Chromecast SDK now available (Episode 2)

Harken back to Episode 2, where Chromecast was mentioned. You should recall that at the time, Chromecast was unable to send local content to your TV because the SDK was hobbled to not allow this. There were some hacks like using Chrome with an extension, but it didn’t work well. The fellow who created AllCast, Koushik Dutta was unhappy about his app being disabled. Well, that situation has been turned around and for the moment, AllCast works again.

I brought one home from a trip the the USA last year. I mentioned in the G+ Bad Voltage community at the time that the usual trick for streaming outside the USA, proxies and such wasn’t working for Chromecast because it was using hard-coded DNS servers.

I’m a little shy about posting links now and want you to know I have nothing to do with Chromecast, Google, AllCast or anything else mentioned here :wink:

Have any of you found a good use for Chromecast (or does anyone even have one)?

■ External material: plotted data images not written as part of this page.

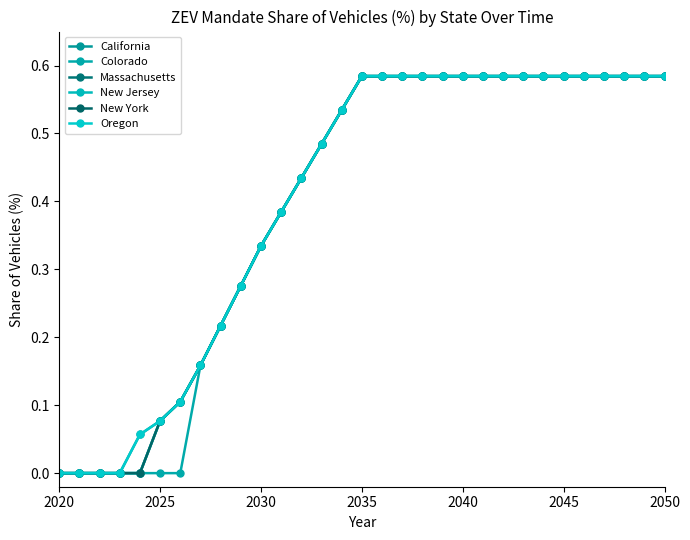

Is this an area chart (filled region under the line)?

No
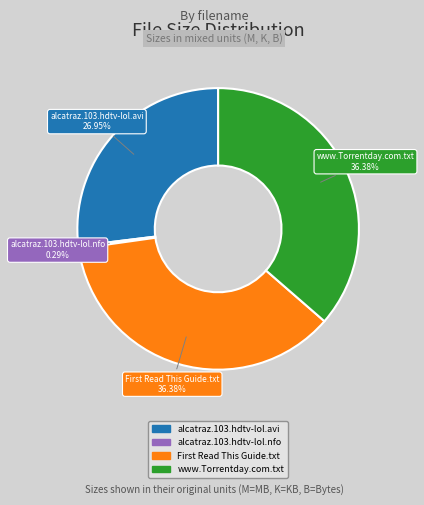

To the nearest percent, what is the average slice percentage?

25%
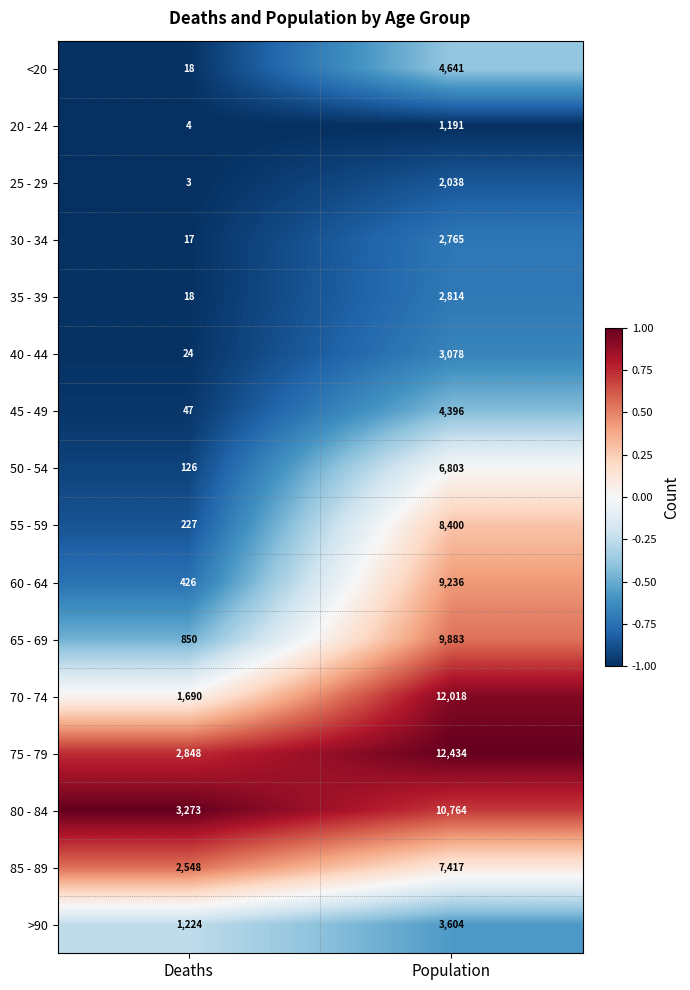

Is the value of <20 at Deaths greater than the value of 45 - 49 at Population?

No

Eeeenteresting. Do you get the sense that AllCast now works because it is Properly Allowed Technology, or is it taking advantage of a loophole and might get re-hobbled at some point?

I am hoping that Kouch “learned his lesson” and has jumped on the public SDK without going further. However, we’ve been discussing this on Twitter (we being developers and myself) and agree that you never know when the urg will be pulled out if you’re depending on someone else’s platform. One dev said “that goes double for Google. I lost months on Wave!”.
Chromecast will only be really useful when it’s relatively easy to use with almost anything. That means ubiquitous “Cast” buttons on appropriate apps and an SDK that’s stable.

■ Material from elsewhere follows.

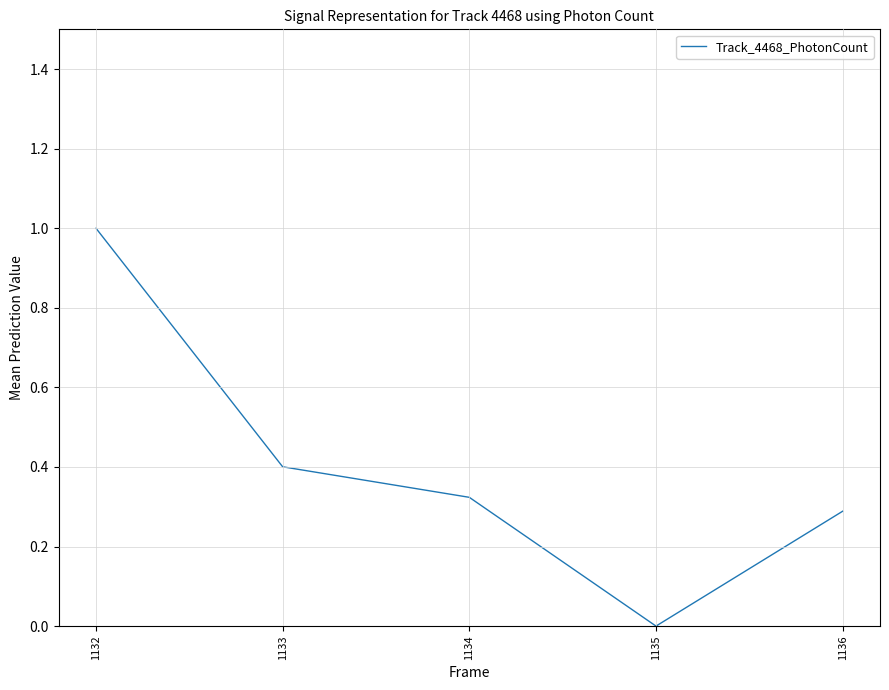

What is the sum of all values?

2.0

Agreed a bit on the rug-pulling potential of using someone else’s platform, but frankly everything you do is on someone else’s platform unless you’re a chip designer for Intel, and you miss out on a lot of stuff if you refuse. So I wouldn’t take it too far. It does mean that it’s fairly easy for a platform provider to burn its dependents by screwing them one too many times – if you’re massive, like Google and Apple and MS, then you can afford to do this a lot because you’re massive and people can’t afford to ignore you, but it’s a salutary thing for smaller players…

No question, we drive or ride on roads, someone can decide to slap a toll on them, change the speed limit, etc. In return for Google’s conditions and a possible problem down the road, though, you get a huge leg up when you have a good idea and want to implement it quickly. One recent example of this is a Hangout app that ties Hangouts to a conference server. All they had to do to add great video support to their audio server was to make one call in the app :slight_smile:
Back to topic, pulling out of rugs, look at what Twitter did. Google’s most recent big step was the removal of the XMPP compatibility from Gtalk. I do not believe they’re worse than any large corp, though, and as I say, they provide a great platform in many of the available services.

I still do not get audio on a cast tab in chrome. The audio is fine in a youtube session, but not in a cast tab.

I found, and have seen others complain, that video stutters on a Chrome tab. I don’t recall whether I was getting any audio. I think the Chrome tab thing was really for stills anyway, to show photos to your granny and such.